Казалось, сестру слегка обидело неверие в её силы.
— Дроздовая тимелия, — глубокомысленно повторил я, соображая, кто из моих спутников мог разбираться в тонкостях птичьего языка. По всем прикидкам выходило, что никто, кроме Лютиэны. Наверное, Пётр ошарашенно дёрнул головой, когда сестра сказала про тимелию, а та приняла это за согласие.
Спустя пару минут раздражённого топтания на месте эльфийка повторила сигнал. Ему вторили шелест листьев на ветру и настоящие птичьи песни в отдалении, но долгожданного топота всё не было. Щёки Лютиэны окрасились слабым румянцем.
— Не понимаю, — пробормотала она, — я перепутала бурую и бронзовую? Да нет. Почему они не идут?
Скорее всего, сестра всё делала верно. И, скорее всего, ни Пётр, ни остальные не могли отличить щебет бурой дроздовой тимелии от воробьиного чириканья, которым полнился лес.

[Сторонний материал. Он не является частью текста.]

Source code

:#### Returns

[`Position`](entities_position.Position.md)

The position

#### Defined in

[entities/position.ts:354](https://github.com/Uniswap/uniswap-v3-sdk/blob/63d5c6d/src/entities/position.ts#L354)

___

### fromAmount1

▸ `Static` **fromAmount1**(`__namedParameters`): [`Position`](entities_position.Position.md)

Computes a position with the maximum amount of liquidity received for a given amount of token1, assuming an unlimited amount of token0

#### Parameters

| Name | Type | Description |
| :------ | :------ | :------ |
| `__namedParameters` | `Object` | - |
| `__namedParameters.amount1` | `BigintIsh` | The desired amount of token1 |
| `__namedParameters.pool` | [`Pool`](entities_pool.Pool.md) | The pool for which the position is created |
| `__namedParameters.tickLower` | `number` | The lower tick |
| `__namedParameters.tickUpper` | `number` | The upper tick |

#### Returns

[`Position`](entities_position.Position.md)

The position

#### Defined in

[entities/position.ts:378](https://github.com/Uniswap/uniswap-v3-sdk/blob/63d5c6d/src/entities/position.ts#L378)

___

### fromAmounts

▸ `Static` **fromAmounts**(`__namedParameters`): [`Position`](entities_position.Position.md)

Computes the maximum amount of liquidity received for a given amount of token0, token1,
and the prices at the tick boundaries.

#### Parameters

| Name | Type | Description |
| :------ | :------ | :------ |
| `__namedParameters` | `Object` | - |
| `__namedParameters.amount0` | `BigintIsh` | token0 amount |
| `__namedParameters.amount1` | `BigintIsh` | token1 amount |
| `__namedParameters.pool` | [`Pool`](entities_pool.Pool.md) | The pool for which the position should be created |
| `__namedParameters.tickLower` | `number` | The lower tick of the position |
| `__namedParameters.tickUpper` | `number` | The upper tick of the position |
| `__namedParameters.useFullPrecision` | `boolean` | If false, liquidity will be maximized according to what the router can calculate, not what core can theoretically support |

Я сложил ладони рупором и заорал во всю мощь лёгких:
— Выходите!!! Всё закончилось!!!
Этот призыв оказался куда эффективнее прошлых попыток. Послышался хруст сминаемых веток, с деревьев снялась крупная стая птиц. Первым показался Пётр, державший в руках Викторию; девушка была без сознания. За Белавин-младшим хвостиком тащилась Кана. Ей путь по пересечённой местности давался куда проще, потому что Пётр оставлял позади себя настоящую просеку.
Внешне Виктория была в порядке. Не считать же за существенный ущерб подбитую губу с коркой засохшей крови и несколько синяков? По крайней мере, грудь девушки вздымалась.
Последней явилась Дженни, которая, судя по встрёпанности, не то где-то заснула, не то подралась с птицами. Вполне вероятно, что она решила занять чьё-то гнездо и закономерно поплатилась за это. Фея уселась на плечо к Лютиэне.
С одной стороны, это неправильно: она же всё-таки мой фамилиар. С другой… кто знает, каких паразитов подцепила пикси?
Вернуться академию было куда сложнее, чем приехать в гости к Нагибу. Попутные машины не хотели подбирать подозрительную компанию, а такси мимо не проезжали. Наконец, я принял волевое решение ловить на живца, которым стала Кана. Её безобидный облик и присущий девушке флер жертвы быстро выманили водителя грузовика, а дальше в ход вступила жадность — устоять против хрустящих купюр он не смог.